Normativa y restricciones legales sobre los erizos como mascotas
En muchos países, la situación legal del erizo como mascota es un aspecto clave que muchos desconocen. En Colombia, por ejemplo, la tenencia del erizo pigmeo africano está prohibida al considerarse fauna exótica. Así lo establecen varias leyes: desde la protección frente al maltrato y la tenencia indebida hasta la tipificación de faltas administrativas y penales para quienes posean o ingresen especies no autorizadas.
Entre las normativas, la Ley 84 de 1989 protege a los animales de prácticas que les causen sufrimiento, mientras la Ley 1774 de 2016 recalca que los animales son “seres sintientes” y sanciona el maltrato, también en caso de animales exóticos mantenidos sin condiciones adecuadas. Por otro lado, el Código Nacional de Policía y Convivencia considera infracción mantener animales silvestres como mascotas, lo que puede suponer decomiso y sanciones económicas.
Igualmente, introducir erizos u otras especies exóticas sin autorización supone un delito penal, castigado con multas e incluso penas de cárcel.

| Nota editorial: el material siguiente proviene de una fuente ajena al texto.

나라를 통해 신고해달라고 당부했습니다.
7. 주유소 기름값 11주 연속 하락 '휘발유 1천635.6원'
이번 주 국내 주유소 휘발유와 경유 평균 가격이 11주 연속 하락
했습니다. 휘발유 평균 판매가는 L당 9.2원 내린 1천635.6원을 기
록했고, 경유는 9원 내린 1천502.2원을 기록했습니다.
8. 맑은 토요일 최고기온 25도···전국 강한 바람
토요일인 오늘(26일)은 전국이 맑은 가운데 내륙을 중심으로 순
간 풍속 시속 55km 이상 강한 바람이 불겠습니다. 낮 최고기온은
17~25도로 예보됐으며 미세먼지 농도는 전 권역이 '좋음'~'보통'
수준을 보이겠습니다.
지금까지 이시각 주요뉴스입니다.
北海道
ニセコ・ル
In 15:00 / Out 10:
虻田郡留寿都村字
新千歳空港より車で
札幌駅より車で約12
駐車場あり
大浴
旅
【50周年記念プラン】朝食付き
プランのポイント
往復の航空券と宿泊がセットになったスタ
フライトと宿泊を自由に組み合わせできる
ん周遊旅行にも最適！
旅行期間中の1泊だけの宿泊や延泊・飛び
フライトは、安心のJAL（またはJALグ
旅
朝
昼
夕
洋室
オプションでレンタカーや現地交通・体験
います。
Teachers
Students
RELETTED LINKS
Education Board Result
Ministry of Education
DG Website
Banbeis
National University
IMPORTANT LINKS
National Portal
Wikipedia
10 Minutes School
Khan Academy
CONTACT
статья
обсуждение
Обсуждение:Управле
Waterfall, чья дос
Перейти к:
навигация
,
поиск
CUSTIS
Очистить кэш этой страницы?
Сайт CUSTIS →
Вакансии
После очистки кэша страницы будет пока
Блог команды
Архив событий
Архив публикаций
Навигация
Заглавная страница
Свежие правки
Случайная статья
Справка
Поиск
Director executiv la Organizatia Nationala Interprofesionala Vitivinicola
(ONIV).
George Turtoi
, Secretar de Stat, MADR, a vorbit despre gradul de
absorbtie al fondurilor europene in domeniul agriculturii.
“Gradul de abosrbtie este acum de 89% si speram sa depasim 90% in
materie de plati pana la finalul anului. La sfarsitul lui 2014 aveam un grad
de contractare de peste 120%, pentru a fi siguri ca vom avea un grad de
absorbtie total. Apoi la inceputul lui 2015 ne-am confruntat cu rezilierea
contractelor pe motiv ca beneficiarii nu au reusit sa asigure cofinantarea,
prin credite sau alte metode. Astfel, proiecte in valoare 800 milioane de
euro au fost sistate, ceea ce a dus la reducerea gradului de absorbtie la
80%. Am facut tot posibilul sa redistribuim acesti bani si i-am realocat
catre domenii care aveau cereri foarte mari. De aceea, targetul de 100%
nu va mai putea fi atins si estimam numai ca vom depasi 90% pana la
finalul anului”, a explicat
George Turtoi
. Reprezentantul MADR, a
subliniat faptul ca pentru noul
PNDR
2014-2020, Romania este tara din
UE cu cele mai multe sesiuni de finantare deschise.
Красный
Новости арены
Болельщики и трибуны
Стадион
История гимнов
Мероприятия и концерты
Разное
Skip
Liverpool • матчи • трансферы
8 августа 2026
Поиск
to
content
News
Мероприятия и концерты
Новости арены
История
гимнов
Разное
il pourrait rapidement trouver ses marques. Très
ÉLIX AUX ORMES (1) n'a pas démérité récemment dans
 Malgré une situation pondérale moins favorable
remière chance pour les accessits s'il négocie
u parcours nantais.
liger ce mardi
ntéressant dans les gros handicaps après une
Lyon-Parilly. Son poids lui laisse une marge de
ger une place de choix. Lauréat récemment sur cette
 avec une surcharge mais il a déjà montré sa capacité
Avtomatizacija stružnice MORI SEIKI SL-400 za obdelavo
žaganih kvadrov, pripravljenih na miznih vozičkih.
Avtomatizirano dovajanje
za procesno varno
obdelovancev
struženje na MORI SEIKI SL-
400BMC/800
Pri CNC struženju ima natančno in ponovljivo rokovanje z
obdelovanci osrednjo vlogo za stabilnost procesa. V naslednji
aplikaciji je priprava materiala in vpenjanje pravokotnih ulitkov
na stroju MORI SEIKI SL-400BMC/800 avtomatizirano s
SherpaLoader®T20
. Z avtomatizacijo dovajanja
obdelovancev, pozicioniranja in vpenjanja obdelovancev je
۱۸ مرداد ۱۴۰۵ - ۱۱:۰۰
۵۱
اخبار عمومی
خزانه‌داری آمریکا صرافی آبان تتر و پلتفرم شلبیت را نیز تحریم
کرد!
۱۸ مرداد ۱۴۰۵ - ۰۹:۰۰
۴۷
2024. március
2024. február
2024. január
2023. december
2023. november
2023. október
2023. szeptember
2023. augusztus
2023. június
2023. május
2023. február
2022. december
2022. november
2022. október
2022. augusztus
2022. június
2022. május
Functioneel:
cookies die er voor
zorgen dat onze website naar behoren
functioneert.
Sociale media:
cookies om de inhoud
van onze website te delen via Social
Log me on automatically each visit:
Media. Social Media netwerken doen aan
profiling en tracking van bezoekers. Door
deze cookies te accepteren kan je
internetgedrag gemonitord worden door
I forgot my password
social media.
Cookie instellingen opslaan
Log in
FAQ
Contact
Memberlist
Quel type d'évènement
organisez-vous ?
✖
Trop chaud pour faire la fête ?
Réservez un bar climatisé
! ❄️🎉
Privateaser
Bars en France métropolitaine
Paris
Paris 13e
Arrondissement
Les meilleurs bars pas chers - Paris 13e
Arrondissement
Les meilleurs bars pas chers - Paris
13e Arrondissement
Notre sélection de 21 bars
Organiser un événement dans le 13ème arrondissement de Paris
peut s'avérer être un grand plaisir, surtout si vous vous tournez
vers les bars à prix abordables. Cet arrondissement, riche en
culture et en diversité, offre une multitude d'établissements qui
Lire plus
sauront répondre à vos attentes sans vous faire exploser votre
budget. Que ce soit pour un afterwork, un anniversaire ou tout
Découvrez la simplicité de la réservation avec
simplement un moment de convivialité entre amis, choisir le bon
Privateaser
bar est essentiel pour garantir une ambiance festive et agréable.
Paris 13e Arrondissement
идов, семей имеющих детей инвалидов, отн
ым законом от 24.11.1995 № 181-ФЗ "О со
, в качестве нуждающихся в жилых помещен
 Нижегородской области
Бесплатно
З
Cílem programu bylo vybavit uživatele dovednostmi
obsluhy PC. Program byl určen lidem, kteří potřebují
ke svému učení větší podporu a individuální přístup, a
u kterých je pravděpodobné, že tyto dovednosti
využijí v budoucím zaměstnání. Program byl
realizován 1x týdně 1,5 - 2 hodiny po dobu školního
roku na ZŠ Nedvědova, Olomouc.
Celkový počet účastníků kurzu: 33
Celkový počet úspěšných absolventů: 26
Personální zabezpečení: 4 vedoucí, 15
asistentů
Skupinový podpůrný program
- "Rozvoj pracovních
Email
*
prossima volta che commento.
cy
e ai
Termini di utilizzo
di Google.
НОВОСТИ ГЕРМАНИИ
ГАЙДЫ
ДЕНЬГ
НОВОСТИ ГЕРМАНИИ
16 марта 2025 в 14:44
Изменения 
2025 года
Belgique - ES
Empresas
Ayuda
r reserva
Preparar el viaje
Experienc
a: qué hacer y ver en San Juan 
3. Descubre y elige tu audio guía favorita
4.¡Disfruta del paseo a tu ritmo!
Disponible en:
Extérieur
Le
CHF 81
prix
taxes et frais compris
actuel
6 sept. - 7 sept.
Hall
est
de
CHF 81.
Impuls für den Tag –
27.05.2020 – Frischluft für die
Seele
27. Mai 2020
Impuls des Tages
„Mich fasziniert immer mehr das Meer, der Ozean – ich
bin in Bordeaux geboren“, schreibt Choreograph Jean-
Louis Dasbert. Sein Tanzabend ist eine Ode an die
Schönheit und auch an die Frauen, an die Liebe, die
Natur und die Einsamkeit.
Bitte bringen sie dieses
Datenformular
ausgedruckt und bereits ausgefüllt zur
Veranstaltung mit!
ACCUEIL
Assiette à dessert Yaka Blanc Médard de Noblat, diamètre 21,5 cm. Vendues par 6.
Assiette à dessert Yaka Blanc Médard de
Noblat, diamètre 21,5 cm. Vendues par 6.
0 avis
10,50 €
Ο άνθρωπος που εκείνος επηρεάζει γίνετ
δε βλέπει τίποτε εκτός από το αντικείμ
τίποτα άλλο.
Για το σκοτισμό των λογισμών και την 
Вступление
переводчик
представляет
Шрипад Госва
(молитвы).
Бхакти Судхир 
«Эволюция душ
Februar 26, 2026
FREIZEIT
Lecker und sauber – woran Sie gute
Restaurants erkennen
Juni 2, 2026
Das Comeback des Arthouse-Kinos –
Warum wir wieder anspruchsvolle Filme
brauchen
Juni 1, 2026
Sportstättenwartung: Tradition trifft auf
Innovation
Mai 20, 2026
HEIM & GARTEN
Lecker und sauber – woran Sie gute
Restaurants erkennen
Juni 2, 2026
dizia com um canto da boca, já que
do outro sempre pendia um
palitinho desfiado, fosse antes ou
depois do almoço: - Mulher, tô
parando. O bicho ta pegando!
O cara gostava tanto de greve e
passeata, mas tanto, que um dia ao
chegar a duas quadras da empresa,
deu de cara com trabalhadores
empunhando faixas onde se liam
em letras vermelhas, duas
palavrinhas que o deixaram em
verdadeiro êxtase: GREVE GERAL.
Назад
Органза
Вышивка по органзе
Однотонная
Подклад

Solo criaderos certificados y con permisos ambientales pueden criar y comercializarlos legalmente, y siempre bajo estrictos controles sanitarios y ambientales.
Casos recientes en algunos países demuestran la seriedad con la que las autoridades afrontan este asunto. Por ejemplo, cuando un erizo fue hallado en un autobús tras ser olvidado por su dueña, las autoridades intervinieron inmediatamente. La falta de documentación sobre el origen del animal y su ingreso legal supuso su decomiso y la apertura de una investigación, recalcando la importancia de comprobar los requisitos legales antes de intentar transportar o adoptar uno.
Aspectos a considerar antes de adoptar un erizo
Es fundamental entender que, más allá del atractivo visual y el deseo de una mascota poco convencional, existen riesgos y responsabilidades. Al tratarse de una especie foránea, los erizos pigmeos africanos no se encuentran en equilibrio con la fauna local, y una escapada accidental puede implicar desequilibrios ecológicos importantes, afectando a especies autóctonas.
Por otro lado, pueden portar enfermedades zoonóticas, transmisibles a humanos, como la salmonelosis o trastornos dermatológicos. Muchos ejemplares llegan sin controles sanitarios estrictos, lo que agrava los riesgos de salud tanto para el animal como para las personas.
El cuidado adecuado de un erizo requiere mucho más que una jaula y comida básica. Es necesario garantizar una alimentación especial, estimulación ambiental diaria, controles veterinarios periódicos y condiciones de temperatura y humedad óptimas. La idea de que son mascotas “fáciles” no siempre se corresponde con la realidad, y el desconocimiento puede perjudicar el bienestar del animal.
La educación en la tenencia responsable, el asesoramiento profesional y la consulta previa sobre la normativa vigente son pasos esenciales antes de decidirse a incorporar un erizo doméstico.
Es importante recordar que, aunque la popularidad del erizo como mascota sigue creciendo, cumplir con las exigencias legales, los riesgos sanitarios y el compromiso ético son aspectos imprescindibles. Consultar la normativa vigente y valorar las necesidades reales del animal y el compromiso que implica cuidar un erizo, son pasos necesarios antes de plantearse esta opción.